The wind of the night roared far below us, like an ocean at the foot of a light-house. The room stirred slightly, as a cabin might in a mild sea.
Our glasses were filled, and we still sat there dazed and dumb. Then Basil spoke.
“You seem still a little doubtful, Rupert. Surely there is no further question about the cold veracity of our injured host.”
“I don't quite grasp it all,” said Rupert, blinking still in the sudden glare. “Lieutenant Keith said his address was—”

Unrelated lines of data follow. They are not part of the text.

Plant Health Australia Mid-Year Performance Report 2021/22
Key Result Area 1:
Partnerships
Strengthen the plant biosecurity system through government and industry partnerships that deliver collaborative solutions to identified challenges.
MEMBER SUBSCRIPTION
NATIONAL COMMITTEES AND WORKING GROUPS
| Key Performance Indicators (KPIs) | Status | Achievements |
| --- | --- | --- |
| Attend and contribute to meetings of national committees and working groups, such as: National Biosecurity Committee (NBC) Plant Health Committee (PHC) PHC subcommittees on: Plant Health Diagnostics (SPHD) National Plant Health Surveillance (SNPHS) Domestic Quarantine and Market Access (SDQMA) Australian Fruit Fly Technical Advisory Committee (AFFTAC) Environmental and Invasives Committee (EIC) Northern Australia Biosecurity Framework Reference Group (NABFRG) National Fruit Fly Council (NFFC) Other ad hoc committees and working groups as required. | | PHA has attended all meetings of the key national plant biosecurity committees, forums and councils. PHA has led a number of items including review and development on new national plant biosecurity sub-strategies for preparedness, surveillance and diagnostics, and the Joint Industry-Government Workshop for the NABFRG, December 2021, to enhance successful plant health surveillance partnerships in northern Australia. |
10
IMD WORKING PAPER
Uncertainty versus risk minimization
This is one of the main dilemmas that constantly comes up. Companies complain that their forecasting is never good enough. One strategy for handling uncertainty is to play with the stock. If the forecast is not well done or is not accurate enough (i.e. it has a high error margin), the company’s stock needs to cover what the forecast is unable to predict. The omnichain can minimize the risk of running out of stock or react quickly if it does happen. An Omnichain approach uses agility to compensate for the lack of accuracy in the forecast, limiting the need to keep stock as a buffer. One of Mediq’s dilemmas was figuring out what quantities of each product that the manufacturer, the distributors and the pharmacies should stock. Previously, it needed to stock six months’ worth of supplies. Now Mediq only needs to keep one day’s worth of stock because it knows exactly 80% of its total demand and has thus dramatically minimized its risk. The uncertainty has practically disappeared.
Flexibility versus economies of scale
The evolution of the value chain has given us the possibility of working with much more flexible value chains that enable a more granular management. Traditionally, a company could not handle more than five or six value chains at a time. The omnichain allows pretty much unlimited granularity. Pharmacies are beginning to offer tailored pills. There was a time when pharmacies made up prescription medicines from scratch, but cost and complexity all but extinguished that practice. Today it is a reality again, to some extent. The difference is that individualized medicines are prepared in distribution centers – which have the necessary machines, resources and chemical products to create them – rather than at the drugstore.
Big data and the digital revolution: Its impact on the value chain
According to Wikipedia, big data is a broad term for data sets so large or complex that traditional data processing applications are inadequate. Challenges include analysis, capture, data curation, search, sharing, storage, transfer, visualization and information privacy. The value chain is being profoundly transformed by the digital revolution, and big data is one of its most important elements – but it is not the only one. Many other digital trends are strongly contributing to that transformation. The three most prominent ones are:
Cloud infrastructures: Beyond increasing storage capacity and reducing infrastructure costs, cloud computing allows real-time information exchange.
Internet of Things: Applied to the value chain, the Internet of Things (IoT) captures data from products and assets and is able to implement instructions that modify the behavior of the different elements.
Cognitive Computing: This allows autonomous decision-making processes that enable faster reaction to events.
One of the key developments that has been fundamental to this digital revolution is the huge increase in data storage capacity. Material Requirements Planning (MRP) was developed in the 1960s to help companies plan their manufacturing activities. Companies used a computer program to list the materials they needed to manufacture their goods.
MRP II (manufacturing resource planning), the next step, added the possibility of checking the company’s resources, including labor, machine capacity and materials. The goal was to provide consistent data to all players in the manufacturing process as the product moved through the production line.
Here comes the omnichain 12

“It's really quite right, sir,” said Keith, with an open smile. “The bobby asked me where I lived. And I said, quite truthfully, that I lived in the elms on Buxton Common, near Purley. So I do. This gentleman, Mr Montmorency, whom I think you have met before, is an agent for houses of this kind. He has a special line in arboreal villas. It's being kept rather quiet at present, because the people who want these houses don't want them to get too common. But it's just the sort of thing a fellow like myself, racketing about in all sorts of queer corners of London, naturally knocks up against.”

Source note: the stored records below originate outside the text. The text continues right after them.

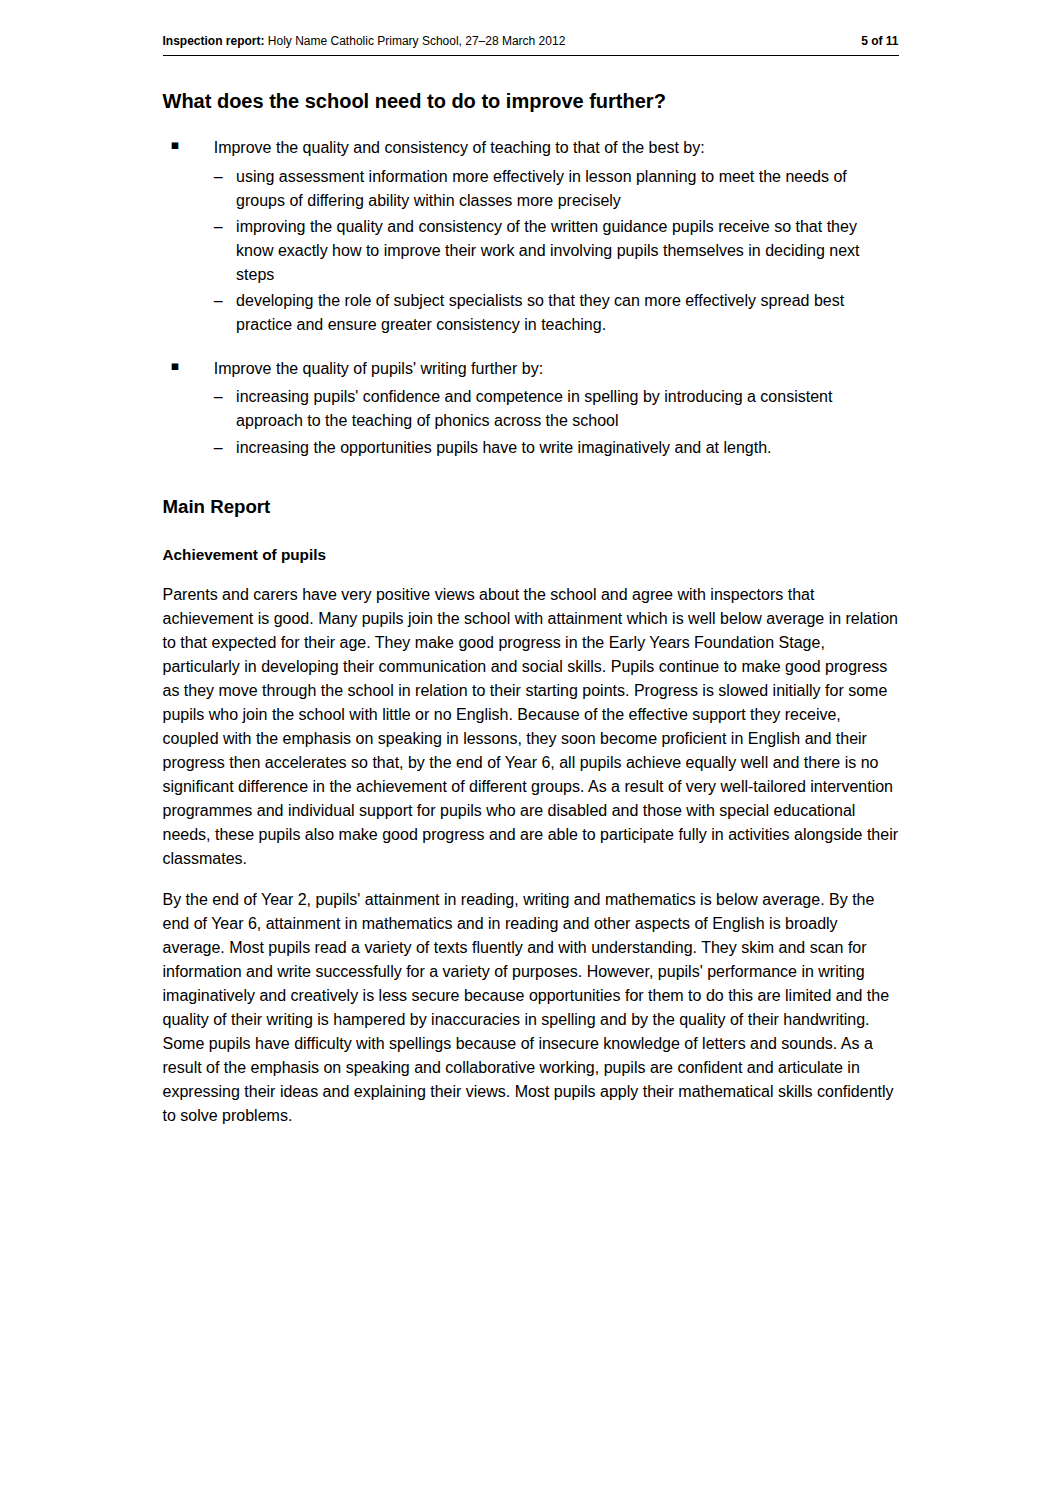Inspection report: Holy Name Catholic Primary School, 27–28 March 2012 5 of 11
What does the school need to do to improve further?
Improve the quality and consistency of teaching to that of the best by:
using assessment information more effectively in lesson planning to meet the needs of groups of differing ability within classes more precisely
improving the quality and consistency of the written guidance pupils receive so that they know exactly how to improve their work and involving pupils themselves in deciding next steps
developing the role of subject specialists so that they can more effectively spread best practice and ensure greater consistency in teaching.
Improve the quality of pupils' writing further by:
increasing pupils' confidence and competence in spelling by introducing a consistent approach to the teaching of phonics across the school
increasing the opportunities pupils have to write imaginatively and at length.
Main Report
Achievement of pupils
Parents and carers have very positive views about the school and agree with inspectors that achievement is good. Many pupils join the school with attainment which is well below average in relation to that expected for their age. They make good progress in the Early Years Foundation Stage, particularly in developing their communication and social skills. Pupils continue to make good progress as they move through the school in relation to their starting points. Progress is slowed initially for some pupils who join the school with little or no English. Because of the effective support they receive, coupled with the emphasis on speaking in lessons, they soon become proficient in English and their progress then accelerates so that, by the end of Year 6, all pupils achieve equally well and there is no significant difference in the achievement of different groups. As a result of very well-tailored intervention programmes and individual support for pupils who are disabled and those with special educational needs, these pupils also make good progress and are able to participate fully in activities alongside their classmates.
By the end of Year 2, pupils' attainment in reading, writing and mathematics is below average. By the end of Year 6, attainment in mathematics and in reading and other aspects of English is broadly average. Most pupils read a variety of texts fluently and with understanding. They skim and scan for information and write successfully for a variety of purposes. However, pupils' performance in writing imaginatively and creatively is less secure because opportunities for them to do this are limited and the quality of their writing is hampered by inaccuracies in spelling and by the quality of their handwriting. Some pupils have difficulty with spellings because of insecure knowledge of letters and sounds. As a result of the emphasis on speaking and collaborative working, pupils are confident and articulate in expressing their ideas and explaining their views. Most pupils apply their mathematical skills confidently to solve problems.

“Are you really an agent for arboreal villas?” asked Rupert eagerly, recovering his ease with the romance of reality.
Mr Montmorency, in his embarrassment, fingered one of his pockets and nervously pulled out a snake, which crawled about the table.
“W-well, yes, sir,” he said. “The fact was—er—my people wanted me very much to go into the house-agency business. But I never cared myself for anything but natural history and botany and things like that. My poor parents have been dead some years now, but—naturally I like to respect their wishes. And I thought somehow that an arboreal villa agency was a sort of—of compromise between being a botanist and being a house-agent.”
Rupert could not help laughing. “Do you have much custom?” he asked.
“N-not much,” replied Mr Montmorency, and then he glanced at Keith, who was (I am convinced) his only client. “But what there is—very select.”